Und die demokratischen PräsidentschaftsanwärterInnen, was sagen die zum Thema (Anti-)Terrorismus? Bis vor kurzem so wenig wie möglich. Sowohl Hillary Clinton als auch Bernie Sanders sprachen viel lieber über die innenpolitischen Erfolge der amtierenden demokratischen Regierung als über Präsident Obamas Nahostpolitik und seine wenig wirksame Antiterrorstrategie. Doch das Thema lässt sich nicht länger verdrängen.

Falls sie gewählt werde, sagt Clinton, wolle sie die militärischen Angriffe auf den IS intensivieren. Noch im letzten Herbst pries sie den Sturz von Libyens Präsident Muammar al-Gaddafi, den sie als damalige US-Aussenministerin im Herbst 2011 orchestriert hatte, als «smart power at its best», als Musterbeispiel intelligenter Machtpolitik. Und das, obwohl mittlerweile kaum mehr bestritten werden kann, dass genau solche US-Interventionen wie im Irak und in Libyen ein Machtvakuum in der Region schufen, Waffen in die Hände von Terroristen brachten und die Flüchtlingskrise mitverursachten. Nichtsdestotrotz will Hillary Clinton weitermachen wie die letzten fünfzehn Jahre, bloss entschlossener, härter.

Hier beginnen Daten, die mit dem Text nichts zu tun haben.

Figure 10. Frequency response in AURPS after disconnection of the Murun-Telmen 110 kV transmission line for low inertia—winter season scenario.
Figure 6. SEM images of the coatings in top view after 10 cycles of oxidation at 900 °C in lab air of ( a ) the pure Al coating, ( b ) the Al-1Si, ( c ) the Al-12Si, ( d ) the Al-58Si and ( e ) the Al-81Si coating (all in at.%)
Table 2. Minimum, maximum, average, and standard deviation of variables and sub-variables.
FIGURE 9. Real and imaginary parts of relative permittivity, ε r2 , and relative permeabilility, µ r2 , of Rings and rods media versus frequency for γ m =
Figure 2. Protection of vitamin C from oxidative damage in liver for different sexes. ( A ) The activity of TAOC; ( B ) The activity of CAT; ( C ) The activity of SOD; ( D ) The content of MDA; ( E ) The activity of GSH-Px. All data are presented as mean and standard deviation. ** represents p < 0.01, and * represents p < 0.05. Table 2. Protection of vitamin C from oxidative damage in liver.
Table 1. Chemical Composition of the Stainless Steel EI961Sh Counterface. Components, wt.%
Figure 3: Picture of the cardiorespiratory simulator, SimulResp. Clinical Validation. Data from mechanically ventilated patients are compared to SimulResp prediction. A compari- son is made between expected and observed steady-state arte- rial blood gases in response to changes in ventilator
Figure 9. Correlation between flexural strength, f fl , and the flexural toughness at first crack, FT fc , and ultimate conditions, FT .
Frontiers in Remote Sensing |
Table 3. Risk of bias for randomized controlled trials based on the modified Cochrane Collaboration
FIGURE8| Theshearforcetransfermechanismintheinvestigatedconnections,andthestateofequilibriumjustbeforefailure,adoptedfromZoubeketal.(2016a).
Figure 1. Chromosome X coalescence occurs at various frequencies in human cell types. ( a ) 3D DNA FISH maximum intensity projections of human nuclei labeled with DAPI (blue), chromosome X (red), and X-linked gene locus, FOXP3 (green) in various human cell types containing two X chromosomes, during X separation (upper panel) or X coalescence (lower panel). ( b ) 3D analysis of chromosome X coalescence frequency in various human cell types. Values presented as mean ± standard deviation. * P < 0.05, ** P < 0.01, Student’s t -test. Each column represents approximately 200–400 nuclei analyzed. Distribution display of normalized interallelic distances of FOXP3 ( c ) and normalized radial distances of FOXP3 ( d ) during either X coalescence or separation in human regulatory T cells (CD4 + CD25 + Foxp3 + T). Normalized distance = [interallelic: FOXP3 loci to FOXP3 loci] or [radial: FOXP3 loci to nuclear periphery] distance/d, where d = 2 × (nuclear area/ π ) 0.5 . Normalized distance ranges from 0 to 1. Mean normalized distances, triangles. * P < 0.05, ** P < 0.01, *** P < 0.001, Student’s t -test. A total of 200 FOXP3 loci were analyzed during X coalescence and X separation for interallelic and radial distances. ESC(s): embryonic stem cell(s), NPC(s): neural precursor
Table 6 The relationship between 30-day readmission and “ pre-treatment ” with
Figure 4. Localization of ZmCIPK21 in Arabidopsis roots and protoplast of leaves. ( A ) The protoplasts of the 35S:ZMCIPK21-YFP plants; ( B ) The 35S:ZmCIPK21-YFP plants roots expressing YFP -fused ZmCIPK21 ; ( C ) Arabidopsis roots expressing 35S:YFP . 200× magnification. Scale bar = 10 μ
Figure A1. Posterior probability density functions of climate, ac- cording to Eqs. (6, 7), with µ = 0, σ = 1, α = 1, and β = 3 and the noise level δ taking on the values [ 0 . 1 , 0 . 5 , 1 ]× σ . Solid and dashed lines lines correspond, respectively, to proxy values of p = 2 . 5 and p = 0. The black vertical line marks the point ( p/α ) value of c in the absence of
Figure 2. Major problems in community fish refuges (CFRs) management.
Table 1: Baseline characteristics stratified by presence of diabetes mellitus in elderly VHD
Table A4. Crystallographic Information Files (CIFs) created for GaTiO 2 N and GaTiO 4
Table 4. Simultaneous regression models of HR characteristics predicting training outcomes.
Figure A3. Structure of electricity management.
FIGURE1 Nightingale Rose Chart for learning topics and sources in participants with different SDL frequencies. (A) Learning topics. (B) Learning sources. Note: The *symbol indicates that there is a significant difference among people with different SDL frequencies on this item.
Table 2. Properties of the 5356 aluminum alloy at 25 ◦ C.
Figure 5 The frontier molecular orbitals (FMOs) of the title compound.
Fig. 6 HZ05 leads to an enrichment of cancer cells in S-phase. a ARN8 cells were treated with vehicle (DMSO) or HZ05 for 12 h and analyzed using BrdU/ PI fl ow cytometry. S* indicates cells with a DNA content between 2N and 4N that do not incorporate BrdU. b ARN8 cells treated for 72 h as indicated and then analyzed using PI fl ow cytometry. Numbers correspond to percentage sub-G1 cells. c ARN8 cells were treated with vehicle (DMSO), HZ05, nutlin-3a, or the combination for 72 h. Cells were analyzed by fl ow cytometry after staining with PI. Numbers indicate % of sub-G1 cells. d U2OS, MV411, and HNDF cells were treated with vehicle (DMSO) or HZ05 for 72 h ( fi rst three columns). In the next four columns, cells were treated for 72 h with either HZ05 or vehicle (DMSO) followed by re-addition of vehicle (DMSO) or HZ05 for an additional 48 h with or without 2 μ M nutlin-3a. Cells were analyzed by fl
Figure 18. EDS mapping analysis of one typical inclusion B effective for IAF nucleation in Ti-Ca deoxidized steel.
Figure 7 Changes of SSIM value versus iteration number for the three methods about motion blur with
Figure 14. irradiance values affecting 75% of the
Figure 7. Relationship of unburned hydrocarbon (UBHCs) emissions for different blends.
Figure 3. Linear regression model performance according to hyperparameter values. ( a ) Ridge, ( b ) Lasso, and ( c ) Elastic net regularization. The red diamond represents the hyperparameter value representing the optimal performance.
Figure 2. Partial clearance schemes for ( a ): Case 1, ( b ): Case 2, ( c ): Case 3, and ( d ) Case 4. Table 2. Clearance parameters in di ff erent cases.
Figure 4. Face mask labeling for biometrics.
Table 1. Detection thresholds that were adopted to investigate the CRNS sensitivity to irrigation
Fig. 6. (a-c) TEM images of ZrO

Auch Bernie Sanders ist kein konsequenter Pazifist. Er stimmte zwar 2002 gegen den Krieg im Irak, doch 1999 für den Militäreinsatz im Kosovo und 2001 für den Einmarsch in Afghanistan. Er befürwortet Militäreinsätze «als letztes Mittel». Doch nach fünfzehn Jahren «ewigem Krieg für den ewigen Frieden» möchte er die militärische Präsenz der USA im Nahen Osten zurückfahren. Nach den Pariser Attentaten Mitte November sagte er vor den Medien, der Kampf gegen den gewaltsamen Extremismus des IS sei ein Kampf um die Seele des Islam, und der müsse vorab von muslimischen Ländern ausgetragen werden. Das wird ihm von rechts bis in die eigenen Reihen hinein als Schwäche angerechnet.

Seit neustem betreibt neben den rechtspopulistischen Republikanern auch die Demokratin Clinton offensiv Wahlkampf mit dem Thema Terrorismus. In einem von ehemaligen hohen Regierungsbeamten unterzeichneten Brief fragte das Clinton-Lager süffisant: «Glauben Sie, Bernie Sanders könnte den IS besiegen?» Nein, das schaffe «unser Bernie» ebenso wenig wie Präsident Obama und die übrigen PräsidentschaftskandidatInnen. Doch im Gegensatz zu ihnen gesteht dieser öffentlich ein: «Der Kampf gegen den IS kann und wird nicht durch die USA allein gewonnen werden.»